Hangman is a popular word game. Person 1 chooses a word at his will and the goal of Person 2 is to predict the word by predicting one character at a time. At every step, Person 1 gives the following feedback to Person 2 depending on the predicted character:
- If the character is present, Person 1 informs Person 2 of all the positions at which the character is present. e.g. if the word is 'hello' and Person 2 predicts 'e', Person 1 has to report that the character 'e' is present at position 2
- If the character is not present, Person 1 simply reports that the character is not present in his/her word.
Refer to this Wikipedia article for more details.
- The main model consists of a RNN which acts as an encoder. It takes the encoded version of the incomplete string and returns the hidden state at the last time step of the last layer.
- On the other hand, we take the missed characters, encode it into a vector and pass it through a linear layer.
- The outputs from 1 and 2 are concatenated and we pass this concatenated vector through a hidden layer and map it to a final layer with number of neurons = size of vocabulary (26 in our case for the English alphabet).
The model is trained using Binary Cross Entropy Loss since it is a multi-label classification problem. A pretrained model can be found here. It is a 2-layer, 512 hidden unit GRU with dropout and trained using Adam.
The model is trained on a corpus of around 227k English words which can be found in the datasets folder. Testing is done on a corpus of 20k words. There is a 50% overlap between the training dataset and the testing dataset.
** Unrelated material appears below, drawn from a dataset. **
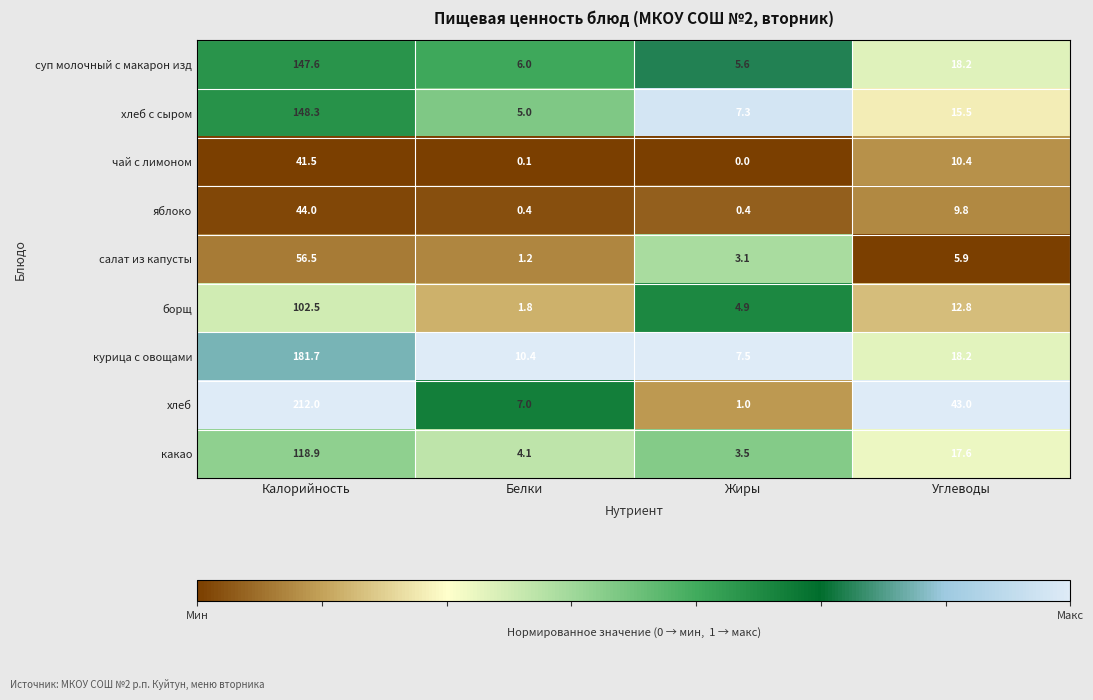

Which series has the widest spread of values?

хлеб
After preliminary testing, here is a plot of the average number of misses vs length of the word: As you can observe, the average misses decreases as length of the word decreases. This makes sense intuitively since longer the word -> chances of higher number of unique characters increases -> chances of a predicted chaarcter not being present decreases.
1. Weight examples during training with weights inversely proportional to length.